Request:
Copy again, unchanged, the stretch of data from the line that contains "genus: Bunchosia" through the line that contains "collector number: 5983", both ends included.

Extracted data:
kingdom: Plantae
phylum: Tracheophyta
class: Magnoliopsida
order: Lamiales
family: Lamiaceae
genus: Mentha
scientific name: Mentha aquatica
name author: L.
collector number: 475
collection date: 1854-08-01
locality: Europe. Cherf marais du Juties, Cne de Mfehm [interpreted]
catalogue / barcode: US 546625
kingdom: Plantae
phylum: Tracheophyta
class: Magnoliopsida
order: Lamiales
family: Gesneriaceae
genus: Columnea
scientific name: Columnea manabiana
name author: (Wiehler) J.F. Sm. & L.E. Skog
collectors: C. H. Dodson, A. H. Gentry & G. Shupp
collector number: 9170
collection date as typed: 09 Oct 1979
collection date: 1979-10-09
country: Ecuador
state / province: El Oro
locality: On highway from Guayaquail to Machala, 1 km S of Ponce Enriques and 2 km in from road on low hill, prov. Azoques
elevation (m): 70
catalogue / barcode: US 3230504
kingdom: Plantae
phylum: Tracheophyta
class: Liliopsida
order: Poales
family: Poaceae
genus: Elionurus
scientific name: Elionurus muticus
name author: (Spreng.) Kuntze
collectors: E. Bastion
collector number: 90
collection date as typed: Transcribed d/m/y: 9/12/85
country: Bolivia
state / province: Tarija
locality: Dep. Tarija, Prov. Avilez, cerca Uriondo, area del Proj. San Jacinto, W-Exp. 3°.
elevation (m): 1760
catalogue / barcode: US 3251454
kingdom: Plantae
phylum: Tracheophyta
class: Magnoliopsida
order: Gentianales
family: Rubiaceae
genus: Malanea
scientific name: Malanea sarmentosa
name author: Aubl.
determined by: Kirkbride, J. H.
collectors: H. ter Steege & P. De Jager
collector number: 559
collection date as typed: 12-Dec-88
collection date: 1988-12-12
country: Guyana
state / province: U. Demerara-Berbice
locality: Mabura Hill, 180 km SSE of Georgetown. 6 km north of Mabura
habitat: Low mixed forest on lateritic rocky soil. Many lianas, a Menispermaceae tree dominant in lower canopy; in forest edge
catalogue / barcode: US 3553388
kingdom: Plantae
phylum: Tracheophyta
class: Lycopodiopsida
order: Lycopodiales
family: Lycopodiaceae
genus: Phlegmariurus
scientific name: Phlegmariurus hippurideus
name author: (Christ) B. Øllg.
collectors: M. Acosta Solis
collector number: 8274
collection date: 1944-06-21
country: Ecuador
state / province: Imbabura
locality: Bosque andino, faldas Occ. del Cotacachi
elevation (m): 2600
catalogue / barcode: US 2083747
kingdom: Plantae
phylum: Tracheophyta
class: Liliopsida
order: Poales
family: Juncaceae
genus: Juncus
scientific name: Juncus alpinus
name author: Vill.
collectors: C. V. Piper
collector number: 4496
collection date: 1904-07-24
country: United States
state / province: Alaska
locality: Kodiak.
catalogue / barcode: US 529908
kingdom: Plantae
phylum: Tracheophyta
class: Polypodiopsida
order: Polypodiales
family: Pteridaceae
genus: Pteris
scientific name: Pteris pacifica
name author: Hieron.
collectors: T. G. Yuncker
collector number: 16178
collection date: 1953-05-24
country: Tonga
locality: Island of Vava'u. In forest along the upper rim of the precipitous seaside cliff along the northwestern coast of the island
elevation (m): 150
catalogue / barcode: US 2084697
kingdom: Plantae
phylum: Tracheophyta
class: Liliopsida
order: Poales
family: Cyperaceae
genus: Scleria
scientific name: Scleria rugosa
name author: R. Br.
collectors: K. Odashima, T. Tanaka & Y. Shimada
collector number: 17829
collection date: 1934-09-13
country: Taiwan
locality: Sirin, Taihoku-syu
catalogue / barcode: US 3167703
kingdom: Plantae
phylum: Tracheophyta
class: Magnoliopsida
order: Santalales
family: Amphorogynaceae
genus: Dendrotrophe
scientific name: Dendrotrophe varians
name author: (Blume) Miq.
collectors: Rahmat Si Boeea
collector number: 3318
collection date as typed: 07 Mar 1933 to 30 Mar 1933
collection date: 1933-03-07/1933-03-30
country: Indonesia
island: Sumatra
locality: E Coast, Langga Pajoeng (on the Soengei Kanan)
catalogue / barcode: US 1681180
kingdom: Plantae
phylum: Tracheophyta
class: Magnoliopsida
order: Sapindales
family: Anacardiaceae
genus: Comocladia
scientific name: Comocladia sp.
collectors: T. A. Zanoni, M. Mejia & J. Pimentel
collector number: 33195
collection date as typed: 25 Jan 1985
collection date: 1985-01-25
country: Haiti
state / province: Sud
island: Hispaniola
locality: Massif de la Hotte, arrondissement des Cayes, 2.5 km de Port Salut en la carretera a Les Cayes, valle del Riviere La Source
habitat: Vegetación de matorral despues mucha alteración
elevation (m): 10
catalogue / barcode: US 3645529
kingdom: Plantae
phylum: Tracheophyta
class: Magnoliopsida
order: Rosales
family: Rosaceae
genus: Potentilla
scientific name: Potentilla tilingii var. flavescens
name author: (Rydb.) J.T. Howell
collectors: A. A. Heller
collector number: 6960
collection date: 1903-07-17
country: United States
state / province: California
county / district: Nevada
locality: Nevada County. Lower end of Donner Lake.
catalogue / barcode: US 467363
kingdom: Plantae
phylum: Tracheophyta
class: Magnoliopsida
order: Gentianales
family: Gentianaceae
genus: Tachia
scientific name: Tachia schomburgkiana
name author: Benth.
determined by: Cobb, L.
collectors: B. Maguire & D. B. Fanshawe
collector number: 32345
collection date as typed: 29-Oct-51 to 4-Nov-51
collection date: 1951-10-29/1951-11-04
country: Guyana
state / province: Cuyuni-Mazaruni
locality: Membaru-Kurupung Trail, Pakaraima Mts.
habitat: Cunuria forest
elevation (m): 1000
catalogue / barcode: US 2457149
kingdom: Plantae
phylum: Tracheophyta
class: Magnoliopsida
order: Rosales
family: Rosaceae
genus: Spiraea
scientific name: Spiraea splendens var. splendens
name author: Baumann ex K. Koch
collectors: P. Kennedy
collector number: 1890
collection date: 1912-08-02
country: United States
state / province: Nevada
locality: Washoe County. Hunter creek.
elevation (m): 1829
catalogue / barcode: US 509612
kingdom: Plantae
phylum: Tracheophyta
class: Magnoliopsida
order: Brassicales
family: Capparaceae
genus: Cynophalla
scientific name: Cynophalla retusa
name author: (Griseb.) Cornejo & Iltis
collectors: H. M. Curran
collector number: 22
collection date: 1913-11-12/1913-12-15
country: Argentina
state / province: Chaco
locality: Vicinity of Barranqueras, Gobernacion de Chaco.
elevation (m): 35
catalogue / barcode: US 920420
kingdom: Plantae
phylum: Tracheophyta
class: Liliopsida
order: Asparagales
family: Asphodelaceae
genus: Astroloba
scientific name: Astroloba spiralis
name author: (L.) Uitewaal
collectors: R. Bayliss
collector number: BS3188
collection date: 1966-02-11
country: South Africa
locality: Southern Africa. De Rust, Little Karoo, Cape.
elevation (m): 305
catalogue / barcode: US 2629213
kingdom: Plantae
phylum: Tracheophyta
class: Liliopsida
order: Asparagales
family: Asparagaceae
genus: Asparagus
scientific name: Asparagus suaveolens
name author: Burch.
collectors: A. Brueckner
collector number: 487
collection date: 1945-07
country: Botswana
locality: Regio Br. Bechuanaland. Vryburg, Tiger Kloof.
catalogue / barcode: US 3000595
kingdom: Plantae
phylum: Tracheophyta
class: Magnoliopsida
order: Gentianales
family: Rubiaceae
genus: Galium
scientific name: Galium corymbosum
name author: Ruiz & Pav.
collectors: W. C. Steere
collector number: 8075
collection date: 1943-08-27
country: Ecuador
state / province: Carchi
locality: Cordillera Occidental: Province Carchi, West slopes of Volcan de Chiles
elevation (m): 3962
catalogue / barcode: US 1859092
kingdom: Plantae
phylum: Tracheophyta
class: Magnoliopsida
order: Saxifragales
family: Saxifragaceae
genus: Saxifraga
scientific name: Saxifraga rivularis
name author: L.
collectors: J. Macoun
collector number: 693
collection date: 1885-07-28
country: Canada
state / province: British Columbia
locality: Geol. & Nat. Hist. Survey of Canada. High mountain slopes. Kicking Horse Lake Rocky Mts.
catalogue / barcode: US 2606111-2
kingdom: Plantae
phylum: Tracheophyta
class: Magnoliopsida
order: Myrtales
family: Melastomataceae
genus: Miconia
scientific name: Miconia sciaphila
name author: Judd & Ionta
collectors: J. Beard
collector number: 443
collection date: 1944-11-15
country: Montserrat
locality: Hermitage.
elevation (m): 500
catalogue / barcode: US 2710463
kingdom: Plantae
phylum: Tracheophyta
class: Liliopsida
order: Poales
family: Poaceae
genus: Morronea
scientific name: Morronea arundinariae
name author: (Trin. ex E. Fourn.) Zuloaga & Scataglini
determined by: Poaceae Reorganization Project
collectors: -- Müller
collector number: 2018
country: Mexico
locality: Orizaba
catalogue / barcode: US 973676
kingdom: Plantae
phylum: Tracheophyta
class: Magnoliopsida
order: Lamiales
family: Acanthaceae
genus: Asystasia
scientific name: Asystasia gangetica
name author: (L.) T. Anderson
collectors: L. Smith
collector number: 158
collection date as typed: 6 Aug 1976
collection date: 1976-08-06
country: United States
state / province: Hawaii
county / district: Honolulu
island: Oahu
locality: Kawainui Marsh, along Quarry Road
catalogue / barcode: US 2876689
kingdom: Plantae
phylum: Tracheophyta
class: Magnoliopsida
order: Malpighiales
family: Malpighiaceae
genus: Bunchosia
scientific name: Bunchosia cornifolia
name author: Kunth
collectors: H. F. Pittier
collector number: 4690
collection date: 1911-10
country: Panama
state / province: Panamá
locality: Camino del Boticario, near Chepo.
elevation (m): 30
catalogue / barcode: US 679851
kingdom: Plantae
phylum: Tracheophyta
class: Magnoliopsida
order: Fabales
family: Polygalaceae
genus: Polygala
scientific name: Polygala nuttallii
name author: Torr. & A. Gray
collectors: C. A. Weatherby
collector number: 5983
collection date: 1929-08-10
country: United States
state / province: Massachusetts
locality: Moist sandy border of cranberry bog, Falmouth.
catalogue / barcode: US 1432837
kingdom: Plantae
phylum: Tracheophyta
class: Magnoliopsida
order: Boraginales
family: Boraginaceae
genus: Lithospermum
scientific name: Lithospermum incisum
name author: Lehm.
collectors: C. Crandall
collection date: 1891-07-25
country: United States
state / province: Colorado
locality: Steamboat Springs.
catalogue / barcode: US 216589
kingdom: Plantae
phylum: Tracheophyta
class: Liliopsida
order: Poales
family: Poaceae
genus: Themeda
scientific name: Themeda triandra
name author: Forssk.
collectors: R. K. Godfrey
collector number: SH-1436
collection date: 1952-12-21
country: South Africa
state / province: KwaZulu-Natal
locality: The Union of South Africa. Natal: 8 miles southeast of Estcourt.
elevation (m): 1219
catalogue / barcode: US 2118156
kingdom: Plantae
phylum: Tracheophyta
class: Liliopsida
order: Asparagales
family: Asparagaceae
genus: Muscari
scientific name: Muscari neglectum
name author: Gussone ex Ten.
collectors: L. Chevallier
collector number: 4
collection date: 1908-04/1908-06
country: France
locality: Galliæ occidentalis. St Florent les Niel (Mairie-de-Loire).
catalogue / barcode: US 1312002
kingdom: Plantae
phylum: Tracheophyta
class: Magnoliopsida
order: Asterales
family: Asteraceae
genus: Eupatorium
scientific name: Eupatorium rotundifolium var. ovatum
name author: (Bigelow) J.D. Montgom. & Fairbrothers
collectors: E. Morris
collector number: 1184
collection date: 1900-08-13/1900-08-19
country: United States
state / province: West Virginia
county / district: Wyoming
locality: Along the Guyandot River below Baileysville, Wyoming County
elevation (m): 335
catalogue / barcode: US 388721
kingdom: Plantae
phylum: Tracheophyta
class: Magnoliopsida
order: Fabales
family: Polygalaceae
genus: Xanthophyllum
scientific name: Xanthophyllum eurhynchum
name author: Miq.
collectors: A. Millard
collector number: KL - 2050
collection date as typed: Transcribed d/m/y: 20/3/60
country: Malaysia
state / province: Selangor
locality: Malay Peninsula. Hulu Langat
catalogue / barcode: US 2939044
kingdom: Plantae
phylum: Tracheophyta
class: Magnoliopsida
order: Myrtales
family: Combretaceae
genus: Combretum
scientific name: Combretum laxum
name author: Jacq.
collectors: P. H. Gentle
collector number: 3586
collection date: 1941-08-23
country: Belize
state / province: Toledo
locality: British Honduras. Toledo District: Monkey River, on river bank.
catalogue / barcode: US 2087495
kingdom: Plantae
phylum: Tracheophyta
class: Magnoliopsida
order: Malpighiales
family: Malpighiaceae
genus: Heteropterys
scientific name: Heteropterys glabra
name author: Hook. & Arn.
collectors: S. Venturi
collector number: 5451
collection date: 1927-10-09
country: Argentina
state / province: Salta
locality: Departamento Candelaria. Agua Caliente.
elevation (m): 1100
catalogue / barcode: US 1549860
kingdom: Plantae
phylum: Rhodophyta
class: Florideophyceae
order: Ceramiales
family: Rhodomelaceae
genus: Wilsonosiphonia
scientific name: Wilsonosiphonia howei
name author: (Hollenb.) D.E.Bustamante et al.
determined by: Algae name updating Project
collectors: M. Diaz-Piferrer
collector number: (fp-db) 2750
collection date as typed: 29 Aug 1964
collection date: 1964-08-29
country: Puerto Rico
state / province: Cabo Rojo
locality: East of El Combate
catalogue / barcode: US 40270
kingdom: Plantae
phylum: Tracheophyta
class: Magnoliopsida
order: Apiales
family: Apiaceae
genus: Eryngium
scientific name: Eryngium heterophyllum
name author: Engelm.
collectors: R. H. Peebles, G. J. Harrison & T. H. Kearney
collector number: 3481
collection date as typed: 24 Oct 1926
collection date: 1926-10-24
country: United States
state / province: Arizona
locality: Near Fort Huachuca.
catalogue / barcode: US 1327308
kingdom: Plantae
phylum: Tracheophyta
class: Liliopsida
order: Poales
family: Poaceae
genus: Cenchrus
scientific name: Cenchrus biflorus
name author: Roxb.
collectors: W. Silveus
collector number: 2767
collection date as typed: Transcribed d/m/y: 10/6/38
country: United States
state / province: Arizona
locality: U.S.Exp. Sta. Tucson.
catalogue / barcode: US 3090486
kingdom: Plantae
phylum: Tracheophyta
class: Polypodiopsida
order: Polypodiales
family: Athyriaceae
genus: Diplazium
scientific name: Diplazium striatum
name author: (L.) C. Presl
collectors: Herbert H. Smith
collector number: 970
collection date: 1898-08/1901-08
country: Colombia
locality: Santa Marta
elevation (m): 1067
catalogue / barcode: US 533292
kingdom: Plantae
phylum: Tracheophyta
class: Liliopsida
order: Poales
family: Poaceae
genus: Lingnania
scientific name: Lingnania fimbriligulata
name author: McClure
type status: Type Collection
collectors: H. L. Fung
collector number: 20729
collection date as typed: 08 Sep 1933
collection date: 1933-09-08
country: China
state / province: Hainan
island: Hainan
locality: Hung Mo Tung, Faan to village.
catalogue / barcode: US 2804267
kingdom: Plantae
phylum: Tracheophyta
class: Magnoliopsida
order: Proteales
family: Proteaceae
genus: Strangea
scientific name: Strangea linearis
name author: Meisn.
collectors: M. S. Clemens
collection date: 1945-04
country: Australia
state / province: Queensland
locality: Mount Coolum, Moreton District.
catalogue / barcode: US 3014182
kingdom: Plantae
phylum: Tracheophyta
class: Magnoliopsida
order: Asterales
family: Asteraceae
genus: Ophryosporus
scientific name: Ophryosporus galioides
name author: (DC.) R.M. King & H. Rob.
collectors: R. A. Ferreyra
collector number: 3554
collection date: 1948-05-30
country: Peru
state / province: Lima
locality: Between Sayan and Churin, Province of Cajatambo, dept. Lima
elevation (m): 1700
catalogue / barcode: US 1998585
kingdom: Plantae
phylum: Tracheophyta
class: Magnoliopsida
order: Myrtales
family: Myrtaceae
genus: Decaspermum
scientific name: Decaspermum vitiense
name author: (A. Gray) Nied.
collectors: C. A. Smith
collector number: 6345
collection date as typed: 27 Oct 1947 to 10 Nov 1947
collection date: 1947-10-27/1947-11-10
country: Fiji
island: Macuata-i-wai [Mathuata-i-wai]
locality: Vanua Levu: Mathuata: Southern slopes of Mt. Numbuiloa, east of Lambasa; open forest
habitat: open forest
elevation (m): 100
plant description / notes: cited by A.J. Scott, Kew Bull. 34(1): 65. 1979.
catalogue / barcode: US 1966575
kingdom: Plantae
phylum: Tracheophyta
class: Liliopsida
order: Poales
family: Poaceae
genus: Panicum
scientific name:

Exercise answer:
genus: Bunchosia
scientific name: Bunchosia cornifolia
name author: Kunth
collectors: H. F. Pittier
collector number: 4690
collection date: 1911-10
country: Panama
state / province: Panamá
locality: Camino del Boticario, near Chepo.
elevation (m): 30
catalogue / barcode: US 679851
kingdom: Plantae
phylum: Tracheophyta
class: Magnoliopsida
order: Fabales
family: Polygalaceae
genus: Polygala
scientific name: Polygala nuttallii
name author: Torr. & A. Gray
collectors: C. A. Weatherby
collector number: 5983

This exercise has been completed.